----- Material for this task

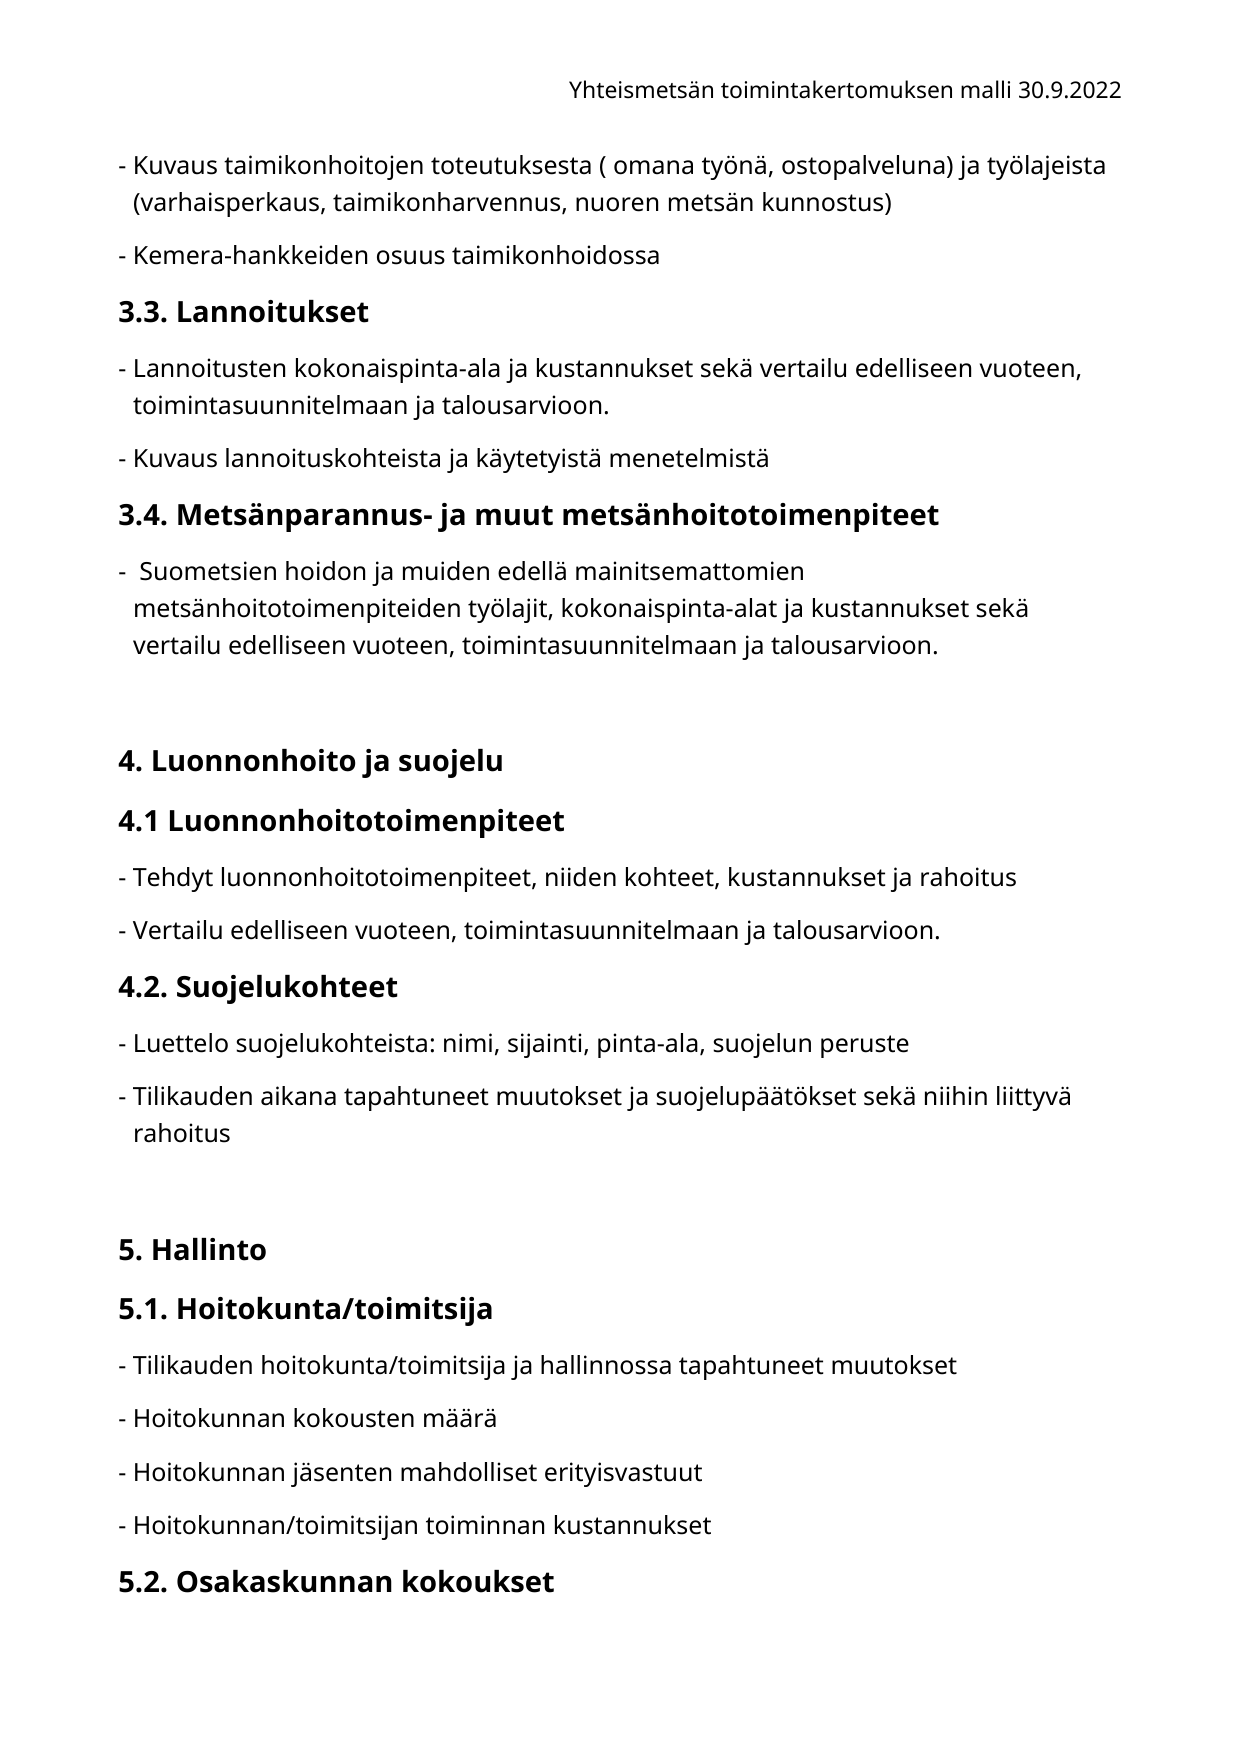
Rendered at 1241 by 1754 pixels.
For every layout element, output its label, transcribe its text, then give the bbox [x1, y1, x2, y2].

text - Hoitokunnan jäsenten mahdolliset erityisvastuut [118, 1454, 1122, 1489]
text - Luettelo suojelukohteista: nimi, sijainti, pinta-ala, suojelun peruste [118, 1026, 1122, 1060]
text 5. Hallinto [118, 1229, 1122, 1268]
text - Kuvaus lannoituskohteista ja käytetyistä menetelmistä [118, 441, 1122, 475]
text 5.2. Osakaskunnan kokoukset [118, 1561, 1122, 1601]
text 3.3. Lannoitukset [118, 291, 1122, 331]
text - Suometsien hoidon ja muiden edellä mainitsemattomien metsänhoitotoimenpiteiden työlajit, kokonaispinta-alat ja kustannukset sekä vertailu edelliseen vuoteen, toimintasuunnitelmaan ja talousarvioon. [118, 554, 1122, 661]
text 4.2. Suojelukohteet [118, 966, 1122, 1006]
text - Kuvaus taimikonhoitojen toteutuksesta ( omana työnä, ostopalveluna) ja työlajeista (varhaisperkaus, taimikonharvennus, nuoren metsän kunnostus) [118, 148, 1122, 218]
text - Hoitokunnan kokousten määrä [118, 1401, 1122, 1435]
text - Hoitokunnan/toimitsijan toiminnan kustannukset [118, 1508, 1122, 1542]
text 4.1 Luonnonhoitotoimenpiteet [118, 800, 1122, 839]
text - Tehdyt luonnonhoitotoimenpiteet, niiden kohteet, kustannukset ja rahoitus [118, 859, 1122, 893]
text 5.1. Hoitokunta/toimitsija [118, 1288, 1122, 1328]
text - Tilikauden aikana tapahtuneet muutokset ja suojelupäätökset sekä niihin liittyvä rahoitus [118, 1079, 1122, 1150]
text - Vertailu edelliseen vuoteen, toimintasuunnitelmaan ja talousarvioon. [118, 913, 1122, 947]
text - Kemera-hankkeiden osuus taimikonhoidossa [118, 238, 1122, 272]
text 3.4. Metsänparannus- ja muut metsänhoitotoimenpiteet [118, 494, 1122, 534]
text - Lannoitusten kokonaispinta-ala ja kustannukset sekä vertailu edelliseen vuoteen, toimintasuunnitelmaan ja talousarvioon. [118, 351, 1122, 422]
text - Tilikauden hoitokunta/toimitsija ja hallinnossa tapahtuneet muutokset [118, 1348, 1122, 1382]
text 4. Luonnonhoito ja suojelu [118, 740, 1122, 780]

----------

In the data above, count the lines where the word "tapahtuneet" appears; reply with the number only.

-- Solved exercise --
2